Equally, her next album release in December 2008 still felt too soon; is it wise to name your new LP and world tour ‘The Circus’ after having been confined under involuntary psychiatric hold a mere 12 months earlier? Yes, she looked good and, yes, Womanizer was an irrefutable success, but she was under the conservatorship of her father, she was busy putting restraining orders on lecherous ex-boyfriends and managers, and the promotional trail for the album was lacklustre to say the least - the high point of promotion in the UK was a four minute mimed performance on the X Factor.
But the premiere of the video for current single, Hold It Against Me, now seems right. The song, admittedly, closely toes the line of insipidity (even with its dubstep-lite middle eight) but the video is nothing short of a visual, yet commercially endorsed up to the eyeballs, delight. From the cascading white dress to the Rocky Horror red lips and the smatterings of neon paint, it all adds up to a glossy, first-class, Spears production.
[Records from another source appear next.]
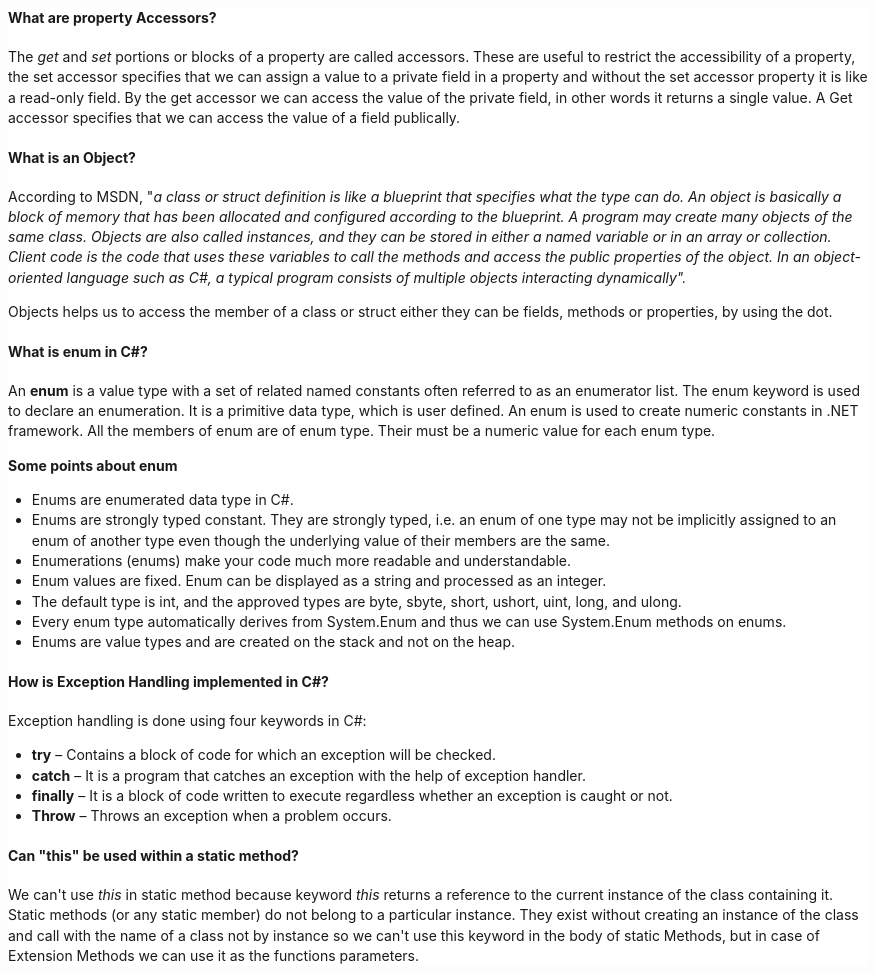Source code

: #### What are property Accessors? 
The _get_ and _set_ portions or blocks of a property are called accessors. These are useful to restrict the accessibility of a property, the set accessor specifies that we can assign a value to a private field in a property and without the set accessor property it is like a read-only field. By the get accessor we can access the value of the private field, in other words it returns a single value. A Get accessor specifies that we can access the value of a field publically.


#### What is an Object? 
According to MSDN, "_a class or struct definition is like a blueprint that specifies what the type can do. An object is basically a block of memory that has been allocated and configured according to the blueprint. A program may create many objects of the same class. Objects are also called instances, and they can be stored in either a named variable or in an array or collection. Client code is the code that uses these variables to call the methods and access the public properties of the object. In an object-oriented language such as C#, a typical program consists of multiple objects interacting dynamically"._

Objects helps us to access the member of a class or struct either they can be fields, methods or properties, by using the dot. 


#### What is enum in C#? 
An **enum** is a value type with a set of related named constants often referred to as an enumerator list. The enum keyword is used to declare an enumeration. It is a primitive data type, which is user defined. An enum is used to create numeric constants in .NET framework. All the members of enum are of enum type. Their must be a numeric value for each enum type.

**Some points about enum**

* Enums are enumerated data type in C#.  
* Enums are strongly typed constant. They are strongly typed, i.e. an enum of one type may not be implicitly assigned to an enum of another type even though the underlying value of their members are the same.  
* Enumerations (enums) make your code much more readable and understandable.  
* Enum values are fixed. Enum can be displayed as a string and processed as an integer.  
* The default type is int, and the approved types are byte, sbyte, short, ushort, uint, long, and ulong.  
* Every enum type automatically derives from System.Enum and thus we can use System.Enum methods on enums.  
* Enums are value types and are created on the stack and not on the heap.


#### How is Exception Handling implemented in C#? 
Exception handling is done using four keywords in C#:

*   **try** – Contains a block of code for which an exception will be checked.
*   **catch** – It is a program that catches an exception with the help of exception handler.
*   **finally** – It is a block of code written to execute regardless whether an exception is caught or not.
*   **Throw** – Throws an exception when a problem occurs.


#### Can "this" be used within a static method? 
We can't use _this_ in static method because keyword _this_ returns a reference to the current instance of the class containing it. Static methods (or any static member) do not belong to a particular instance. They exist without creating an instance of the class and call with the name of a class not by instance so we can't use this keyword in the body of static Methods, but in case of Extension Methods we can use it as the functions parameters.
Britney has also bravely surrounded herself with images from her now iconic cannon of music videos; anyone willing to hold up images of themselves from 12 years ago has to be feeling rather plucky, right? Although this retrospective does give a reminder of Spears as America’s teenage southern belle siren, it also provides a startling contrast of Britney’s eyes. *Cliché Alert* The eyes are the window to the soul (a biological fact, I’m sure) and where Spears’ eyes once brimmed with ambition and passion, they now appear somewhat sallow and blank. But for the girl who underwent a meteoric rise during her teens and endured a painful, borderline tragic, fall it is a testament to her will as a pop icon and performer that she can even look into a camera at all these days.